- **ФРАГМЕНТ ТЕКСТА**:

* * *
Военный порт должен быть всегда в готовности к войне, а потому он защищен фортами и береговыми батареями. Военный порт - убежище и дом для флота, там моряки должны чувствовать себя в полнейшей безопасности. Поэтому большое внимание портовые власти всегда уделяли предупреждению пожаров, которые в эпоху парусного флота были сущим бичом набитых порохом деревянных судов. Деревянные корпуса и паруса загорались в одно мгновение, и огромные корабли сгорали свечками в какие-то минуты. В тесноте гавани загоревшееся судно грозило стать источником пожара и для стоявших рядом судов. История российского флота знает немало случаев, когда при пожаре на одном лишь судне сгорали целые эскадры! Поэтому отношение к огню на русском флоте (как, впрочем, и на всех других) было особо строгое, особенно в портах.

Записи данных
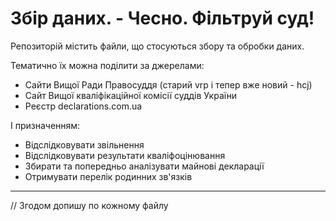 # Збір даних. - Чесно. Фільтруй суд!

Репозиторій містить файли, що стосуються збору та обробки даних. 

Тематично їх можна поділити за джерелами:
* Сайти Вищої Ради Правосуддя (старий vrp і тепер вже новий - hcj)
* Сайт Вищої кваліфікаційної комісії суддів України
* Реєстр declarations.com.ua

І призначенням:
* Відслідковувати звільнення 
[]()
* Відслідковувати результати кваліфоцінювання
[]()
* Збирати та попередньо аналізувати майнові декларації
* Отримувати перелік родинних зв'язків
[]()
---

// Згодом допишу по кожному файлу
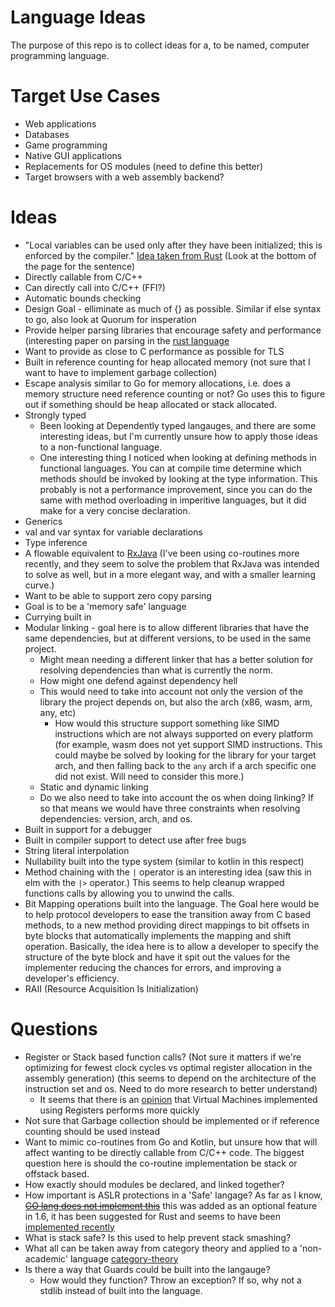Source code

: Language Ideas
==============

The purpose of this repo is to collect ideas for a, to be named,
computer programming language.

Target Use Cases
================
* Web applications
* Databases
* Game programming
* Native GUI applications
* Replacements for OS modules (need to define this better)
* Target browsers with a web assembly backend?

Ideas
=====

* "Local variables can be used only after they have been initialized; this is enforced by the compiler." [Idea taken from Rust](https://doc.rust-lang.org/beta/reference/variables.html) (Look at the bottom of the page for the sentence)
* Directly callable from C/C++
* Can directly call into C/C++ (FFI?)
* Automatic bounds checking
* Design Goal - elliminate as much of {} as possible.  Similar if else syntax to go, also look at Quorum for insperation
* Provide helper parsing libraries that encourage safety and performance (interesting paper on parsing in the [rust language](https://blog.acolyer.org/2017/08/15/writing-parsers-like-it-is-2017/)
* Want to provide as close to C performance as possible for TLS
* Built in reference counting for heap allocated memory (not sure that I want to have to implement garbage collection)
* Escape analysis similar to Go for memory allocations, i.e. does a memory structure need reference counting or not?  Go uses this to figure out if something should be heap allocated or stack allocated.
* Strongly typed
  * Been looking at Dependently typed langauges, and there are some interesting ideas, but I'm currently unsure how to apply those ideas to a non-functional language.
  * One interesting thing I noticed when looking at defining methods in functional languages.  You can at compile time determine which methods should be invoked by looking at the type information.  This probably is not a performance improvement, since you can do the same with method overloading in imperitive languages, but it did make for a very concise declaration.
* Generics
* val and var syntax for variable declarations
* Type inference
* A flowable equivalent to [RxJava](http://reactivex.io/RxJava/2.x/javadoc/io/reactivex/Flowable.html) (I've been using co-routines more recently, and they seem to solve the problem that RxJava was intended to solve as well, but in a more elegant way, and with a smaller learning curve.)
* Want to be able to support zero copy parsing
* Goal is to be a 'memory safe' language
* Currying built in
* Modular linking - goal here is to allow different libraries that have the same dependencies, but at different versions, to be used in the same project.
  * Might mean needing a different linker that has a better solution for resolving dependencies than what is currently the norm.
  * How might one defend against dependency hell
  * This would need to take into account not only the version of the library the project depends on, but also the arch (x86, wasm, arm, any, etc)
    * How would this structure support something like SIMD instructions which are not always supported on every platform (for example, wasm does not yet support SIMD instructions.  This could maybe be solved by looking for the library for your target arch, and then falling back to the `any` arch if a arch specific one did not exist.  Will need to consider this more.)
  * Static and dynamic linking
  * Do we also need to take into account the os when doing linking?  If so that means we would have three constraints when resolving dependencies: version, arch, and os.
* Built in support for a debugger
* Built in compiler support to detect use after free bugs
* String literal interpolation
* Nullability built into the type system (similar to kotlin in this respect)
* Method chaining with the `|` operator is an interesting idea (saw this in elm with the `|>` operator.)  This seems to help cleanup wrapped functions calls by allowing you to unwind the calls.
* Bit Mapping operations built into the language.  The Goal here would be to help protocol developers to ease the transition away from C based methods, to a new method providing direct mappings to bit offsets in byte blocks that automatically implements the mapping and shift operation.  Basically, the idea here is to allow a developer to specify the structure of the byte block and have it spit out the values for the implementer reducing the chances for errors, and improving a developer's efficiency. 
* RAII (Resource Acquisition Is Initialization)

Questions
=========
* Register or Stack based function calls?  (Not sure it matters if we're optimizing for fewest clock cycles vs optimal register allocation in the assembly generation) (this seems to depend on the architecture of the instruction set and os.  Need to do more research to better understand)
  * It seems that there is an [opinion](https://markfaction.wordpress.com/2012/07/15/stack-based-vs-register-based-virtual-machine-architecture-and-the-dalvik-vm/) that Virtual Machines implemented using Registers performs more quickly
* Not sure that Garbage collection should be implemented or if reference counting should be used instead
* Want to mimic co-routines from Go and Kotlin, but unsure how that will affect wanting to be directly callable from C/C++ code.  The biggest question here is should the co-routine implementation be stack or offstack based.
* How exactly should modules be declared, and linked together?
* How important is ASLR protections in a 'Safe' langage?  As far as I know, ~~[GO lang does not implement this](https://rain-1.github.io/golang-aslr.html)~~ this was added as an optional feature in 1.6, it has been suggested for Rust and seems to have been [implemented recently](https://github.com/rust-lang/rust/issues/15179)
* What is stack safe?  Is this used to help prevent stack smashing?
* What all can be taken away from category theory and applied to a 'non-academic' language [category-theory](https://github.com/hmemcpy/milewski-ctfp-pdf)
* Is there a way that Guards could be built into the langauge?
  * How would they function?  Throw an exception?  If so, why not a stdlib instead of built into the language.
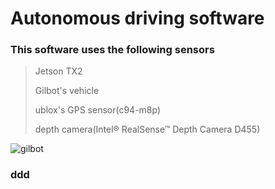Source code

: # Autonomous driving software

### This software uses the following sensors
> Jetson TX2
> 
> Gilbot's vehicle
> 
> ublox's GPS sensor(c94-m8p)
> 
> depth camera(Intel® RealSense™ Depth Camera D455)

![gilbot](https://user-images.githubusercontent.com/60971835/145783801-ea147618-47c3-4921-992f-9b91a93b157c.png)
### ddd
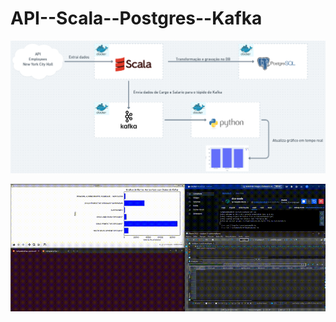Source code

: # API--Scala--Postgres--Kafka

![Arquitetura](https://github.com/rodrigofjorge77/API--Scala--Postgres--Kafka/blob/main/arquitetura.png)

![Exemplo](https://github.com/rodrigofjorge77/API--Scala--Postgres--Kafka/blob/main/output.gif)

- **ЗАДАНИЕ 1**:
Почему, согласно отрывку о военном порте, портовые власти уделяли большое внимание предупреждению пожаров? Ответьте в одном–трех предложениях.
- **ЗАДАНИЕ 2**:
Выведите без изменений строки записей от их начала до строки, содержащей "Репозиторій містить файли, що", включительно. Картинки в ответ не включайте.

- **ИТОГОВЫЙ ОТВЕТ 1**:
В эпоху парусного флота пожары были бичом деревянных судов, набитых порохом: корпуса и паруса вспыхивали мгновенно, и корабли сгорали за считаные минуты. В тесной гавани горящее судно к тому же грозило поджечь стоявшие рядом суда.

- **ИТОГОВЫЙ ОТВЕТ 2**:
 # Збір даних. - Чесно. Фільтруй суд!

Репозиторій містить файли, що стосуються збору та обробки даних. 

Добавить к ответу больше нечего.